» **Trecho selecionado**:

- - -

Falsos, Apócrifos ou Adulterados?
Quando as pessoas ouvem falar de “documentos falsos”, o primeiro que aparece na mente é um conjunto de outros produtos também chamados de falsos ou falsificados. Pensamos em remédios falsos, perfumes falsos, programas de computação falsos (piratas), etc.. Senhores com mais de 45 anos se preocupam pela falsificação do Viagra. Neste caso, o remédio falsificado é aquele que não foi fabricado pela empresa que patenteou a marca, e que, por esse motivo, é suspeito de não ser tão eficiente como o “verdadeiro”. Por exemplo, um Viagra falsificado pode falhar na hora H, obrigando seu autor a usar a conhecida frase “Nunca aconteceu antes comigo”.
Mas, mesmo se o objeto “imitado” fosse idêntico ao original, a mídia continua chamando-o falso, embora, para um conhecedor do português (ou ainda do portunhol), deveria ser chamado “apócrifo”.
No caso da falsificação de documentos, as pessoas imaginam um complicado processo de escolha de papel, imitação de assinaturas, construção de carimbos “falsos”, preparação de tinta especial, e colocação hologramas, aqueles selos mágicos, onde cada pedaço da figura conserva a informação do total, como as vassouras cortadas a machado do Aprendiz de Feiticeiro.

- - -

» **Extratos de dados**:
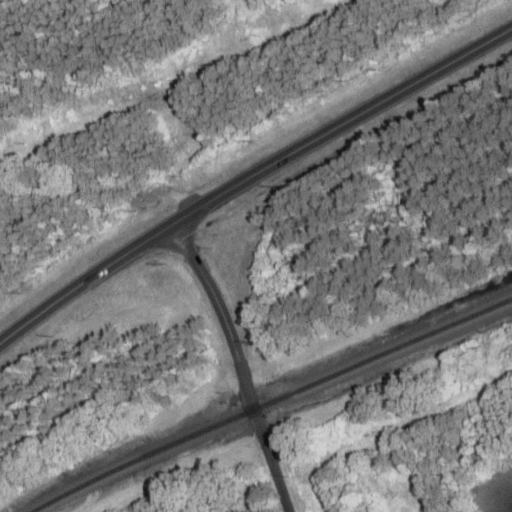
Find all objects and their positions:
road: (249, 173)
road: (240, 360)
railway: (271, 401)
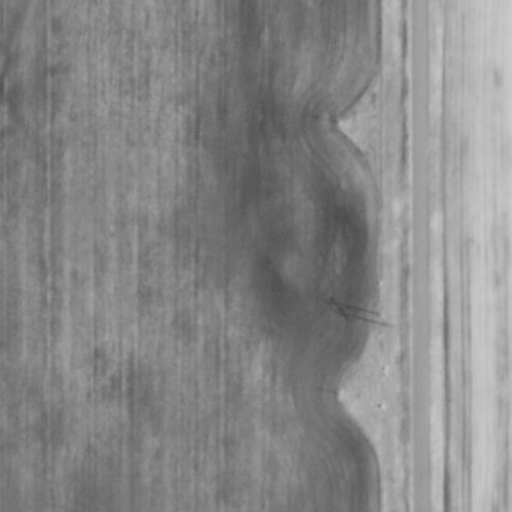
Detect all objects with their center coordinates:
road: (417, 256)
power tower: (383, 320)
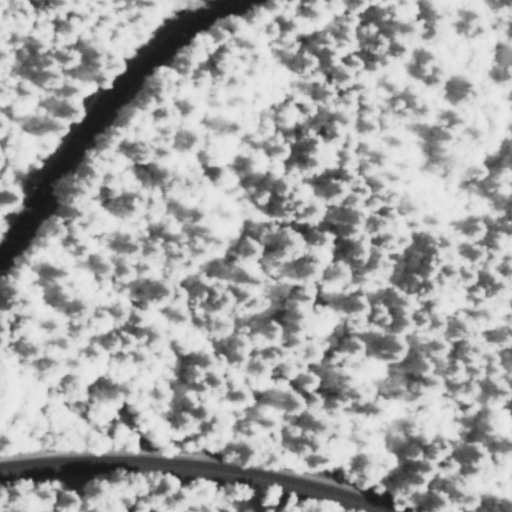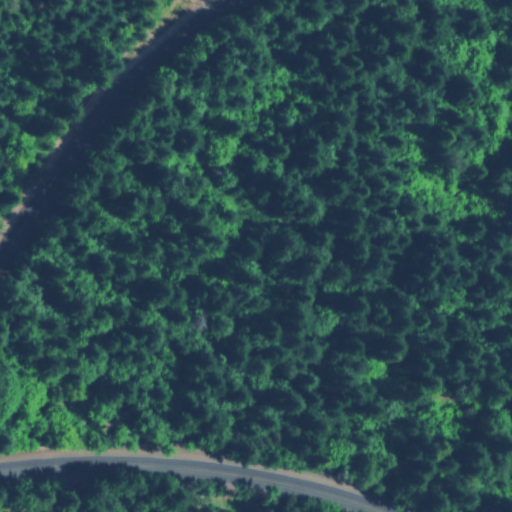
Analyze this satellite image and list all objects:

- - -

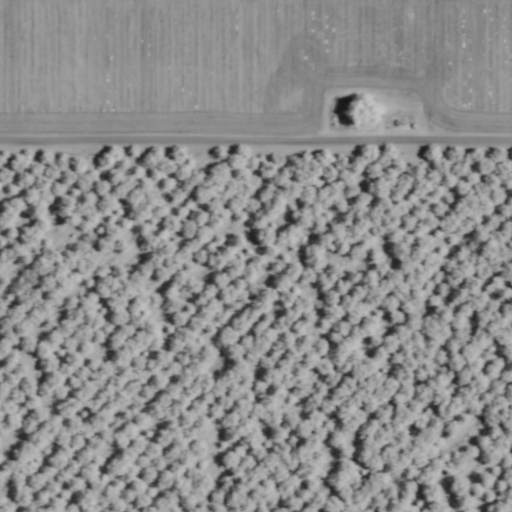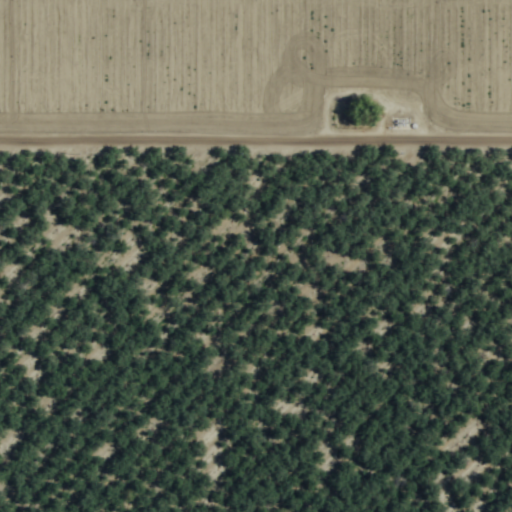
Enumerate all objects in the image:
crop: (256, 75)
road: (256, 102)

- - -

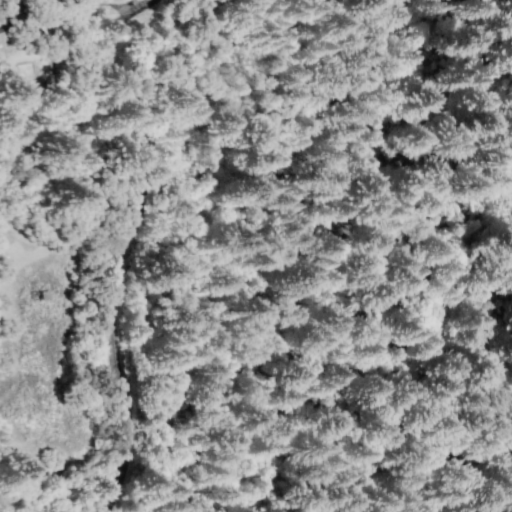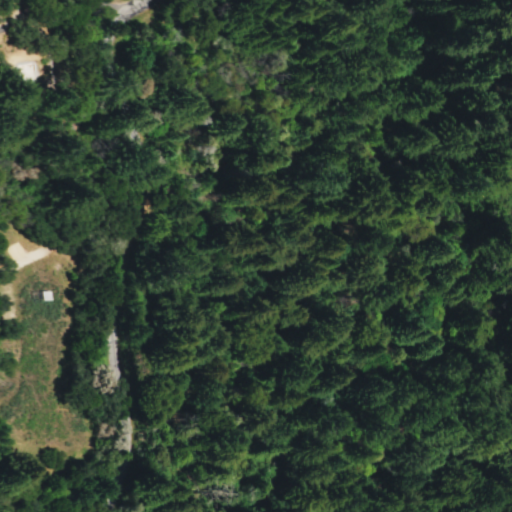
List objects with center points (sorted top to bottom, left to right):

- - -

» **Desafios**:
1: Enumere todas as etapas que, segundo o trecho selecionado, as pessoas imaginam no processo de falsificação de documentos.
2: De acordo com o trecho selecionado, que termo um conhecedor do português deveria empregar para um objeto imitado idêntico ao original?
3: Retome o trecho selecionado, sobre falsificação de documentos, a partir do ponto em que ele se encerra.

» **Lista de respostas**:
1:
- Escolha de papel
- Imitação de assinaturas
- Construção de carimbos “falsos”
- Preparação de tinta especial
- Colocação de hologramas

2: Apócrifo.

3:
Embora a oficina de um geek com algumas notas de 100 dólares seja suficiente para montar “falsificações” deste tipo, as pessoas imaginam em seguida grandes organizações criminosas com toneladas de equipamento. Este efeito é aproveitado pela mídia, para sugerir que alguém que anda com um passaporte “falso” (apócrifo, irregular, etc.) é um perigoso terrorista equipado pelas poderosas oficinas que Al-Qaida mantém, com bilhões de euros, em cidades subterrâneas do Paquistão.
Esta ignorância, unida ao ódio nutrido pela classe média contra aqueles que perturbam sua aliança morganática com as elites (que lhes dão algumas migalhas), é alimentada para aumentar o terror e a sede de sangue contra aqueles que só fogem da perseguição, vingança e loucura assassina. Em geral, quase toda a mídia explora essa imagem, mas algumas calibram suas baterias para que a confusão seja total. Por exemplo:
http://www1.folha.uol.com.br/folha/brasil/ult96u702876.shtml
O que é aqui “passaporte falso”:
1) Um que foi desenhado por criminosos artistas, reproduzido em gráficas clandestinas, e que nada tem a ver com o governo da França???
2) Ou um passaporte emitido pelo governo, mas que foi adulterado, por exemplo, alterando uma firma ou uma foto???
3) Ou um passaporte integramente autêntico, mas que é utilizado por outra pessoa que não é o titular? Assim, João da Silva, de 17 anos, usa o RG de seu irmãozinho José, de 19 anos, para entrar num prostíbulo de luxo.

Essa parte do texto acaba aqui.